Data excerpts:
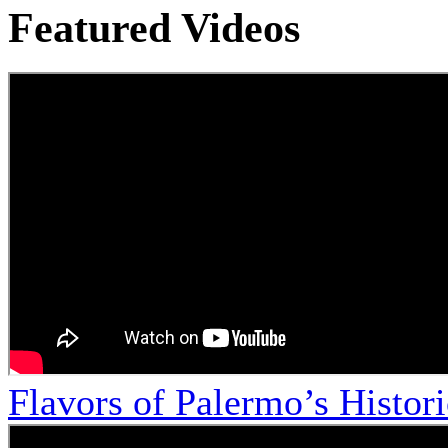
Featured Videos
Flavors of Palermo’s Histor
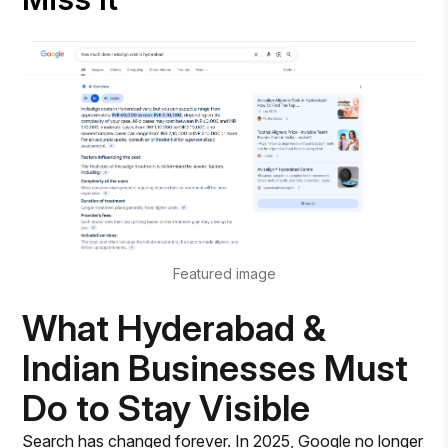
Featured image
What Hyderabad &
Indian Businesses Must
Do to Stay Visible
Search has changed forever. In 2025, Google no longer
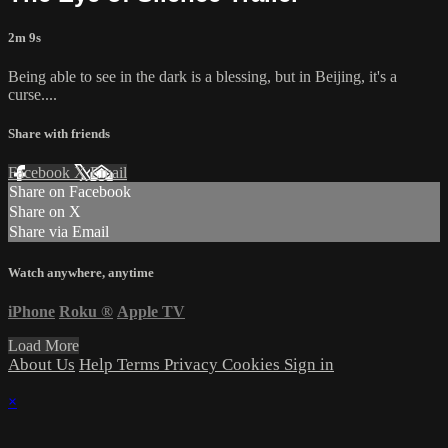
2m 9s
Being able to see in the dark is a blessing, but in Beijing, it's a
curse....
Share with friends
Facebook
X
Email
Share on Facebook
Share on X
Share via Email
Watch anywhere, anytime
iPhone
Roku
®
Apple TV
Load More
About Us
Help
Terms
Privacy
Cookies
Sign in
×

- _Required work_:
Show each line of the records above that contains the word "Share".

- _Response area_:
Share with friends
Share on Facebook
Share on X
Share via Email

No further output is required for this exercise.